- **YOUR INSTRUCTIONS**:
Restate the listing below word for word; no pictures belong in the copy.

(MATERIAL PROVIDED begins)

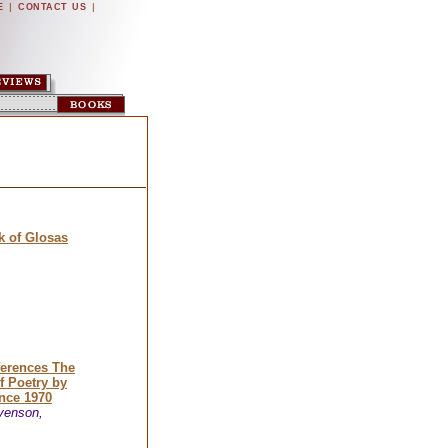
|
|
E
CONTACT US
 of Glosas
ferences The
f Poetry by
nce 1970
venson,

(MATERIAL PROVIDED ends)

- **EXERCISE ANSWER**:
|
|
E
CONTACT US
 of Glosas
ferences The
f Poetry by
nce 1970
venson,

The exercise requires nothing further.